*SOURCE EXTRACT*.
2.5 Biplanar Fluoroscopy

Immediately following motion capture, biplanar fluoroscopic images of the knee were taken with the markers still in place, as previously described (Taylor et al., 2011). For the imaging, subjects were postured to replicate the static standing trial taken prior to motion capture (Figure 2). By maintaining the position of the markers throughout testing, the position of the markers relative to the underlying bone could be defined. To accomplish this, the in vivo joint environment was first recreated from the manipulation of individual subject’s MR-based 3D bone models in a virtual reproduction of their respective fluoroscopic test environment(Abebe et al., 2011b). The models were positioned so that their projections matched the bony silhouettes on the fluoroscopic images when viewed from the perspective of the orthogonal x-ray sources. Previous validation of this technique has shown that we can measure 3D translations and rotations to within 0.1mm and 0.3°, respectively (DeFrate et al., 2006). Positions of the markers were calculated from the area centroids of each marker on the orthogonal image set.

*INFORMATION SUPPLIED*.
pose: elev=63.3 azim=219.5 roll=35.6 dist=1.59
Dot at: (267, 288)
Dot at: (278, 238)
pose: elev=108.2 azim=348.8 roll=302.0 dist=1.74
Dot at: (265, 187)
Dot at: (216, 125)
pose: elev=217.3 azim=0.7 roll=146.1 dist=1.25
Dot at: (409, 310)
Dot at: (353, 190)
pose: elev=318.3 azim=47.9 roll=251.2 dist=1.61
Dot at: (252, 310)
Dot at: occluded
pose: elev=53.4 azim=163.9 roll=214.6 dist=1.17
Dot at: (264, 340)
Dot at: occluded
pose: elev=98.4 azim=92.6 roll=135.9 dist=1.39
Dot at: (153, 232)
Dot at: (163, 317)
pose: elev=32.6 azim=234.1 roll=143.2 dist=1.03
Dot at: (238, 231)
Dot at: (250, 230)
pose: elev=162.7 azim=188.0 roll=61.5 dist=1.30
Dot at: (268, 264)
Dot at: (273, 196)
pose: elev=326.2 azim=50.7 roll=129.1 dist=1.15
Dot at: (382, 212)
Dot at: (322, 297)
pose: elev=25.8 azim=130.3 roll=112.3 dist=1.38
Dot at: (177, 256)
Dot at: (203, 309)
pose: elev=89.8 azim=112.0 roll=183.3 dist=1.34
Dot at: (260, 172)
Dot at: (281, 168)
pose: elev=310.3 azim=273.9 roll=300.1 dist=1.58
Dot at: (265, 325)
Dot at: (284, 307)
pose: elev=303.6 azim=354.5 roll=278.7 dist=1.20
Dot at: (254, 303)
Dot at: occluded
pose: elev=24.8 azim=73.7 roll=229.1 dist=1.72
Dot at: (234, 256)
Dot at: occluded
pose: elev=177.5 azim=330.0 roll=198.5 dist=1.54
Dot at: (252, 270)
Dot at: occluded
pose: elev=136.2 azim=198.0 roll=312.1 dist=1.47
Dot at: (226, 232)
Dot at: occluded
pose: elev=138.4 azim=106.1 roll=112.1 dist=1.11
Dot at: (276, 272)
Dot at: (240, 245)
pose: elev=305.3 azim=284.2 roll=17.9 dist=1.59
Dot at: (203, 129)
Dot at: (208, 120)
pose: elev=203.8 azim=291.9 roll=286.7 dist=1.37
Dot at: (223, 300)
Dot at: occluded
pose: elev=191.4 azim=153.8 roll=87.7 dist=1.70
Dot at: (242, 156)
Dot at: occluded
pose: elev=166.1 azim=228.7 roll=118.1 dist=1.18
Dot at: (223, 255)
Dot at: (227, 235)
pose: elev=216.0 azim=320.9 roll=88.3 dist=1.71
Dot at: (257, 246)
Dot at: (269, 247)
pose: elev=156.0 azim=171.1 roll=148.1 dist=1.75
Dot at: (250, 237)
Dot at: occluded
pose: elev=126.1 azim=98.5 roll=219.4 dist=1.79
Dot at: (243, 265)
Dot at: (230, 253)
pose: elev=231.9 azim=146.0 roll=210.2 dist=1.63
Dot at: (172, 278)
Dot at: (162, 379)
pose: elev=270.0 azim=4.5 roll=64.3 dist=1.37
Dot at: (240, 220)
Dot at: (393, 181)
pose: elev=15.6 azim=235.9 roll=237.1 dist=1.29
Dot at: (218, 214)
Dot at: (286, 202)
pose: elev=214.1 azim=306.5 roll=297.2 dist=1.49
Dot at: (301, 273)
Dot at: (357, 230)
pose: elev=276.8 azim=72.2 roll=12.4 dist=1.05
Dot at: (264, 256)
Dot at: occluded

*PROBLEMS TO WORK ON*.
(a) According to the biplanar fluoroscopy passage, to what accuracy did previous validation show that 3D translations and rotations can be measured?
(b) Resume the biplanar fluoroscopy passage, starting after its final sentence.
The records are not required for any of this work.

*ANSWERS TO EACH TASK*.
(a) Within 0.1mm for translations and 0.3° for rotations.

(b)
2.6 Numerical Optimization and Dynamic Model Creation

With the relationship of the markers to the underlying bones and ligament attachment sites quantified, numerical optimization was then utilized to reproduce the dynamic knee motion using 3D models(Taylor et al., 2011). First, the fluoroscopic marker data were registered to those from the static standing trial obtained during motion analysis by rigidly transforming one bone at a time. After this initialization, similar optimizations using subsets of the total marker count that correspond to each individual bone were performed to reduce the error associated with soft tissue motion during the gait trials. To reproduce the 3D dynamic in vivo knee joint environment, the optimized gait kinematics were then superimposed onto the knee model (Figure 2). From this model, kinematic measures of knee flexion angle and ACL length were calculated. Flexion was measured as the angle between axes fitted to the tibial and femoral long shafts about the transepicondylar line of the femur (Taylor et al., 2011). ACL length was defined as the distance between the area centroids of each ligament attachment site. A prior validation demonstrated that, during a lunge activity, length measurements between this technique and that measured directly with biplanar fluoroscopy were strongly correlated, with a root mean square difference of 0.5mm (Taylor et al., 2011). Relative strain was defined as ACL length measurements normalized to each subject’s ACL length standing with the leg in full extension during the fluoroscopic imaging.

2.7 Outcome Measures

Data comparison across subjects was achieved by normalizing each trial as a percentage of the gait cycle between subsequent heel strikes on the tested leg. To finalize the gait cycle data, ACL length, relative ACL strain, knee flexion, and ground reaction force (GRF) data were linearly interpolated to the nearest percent increment for each trial and then averaged across all trials.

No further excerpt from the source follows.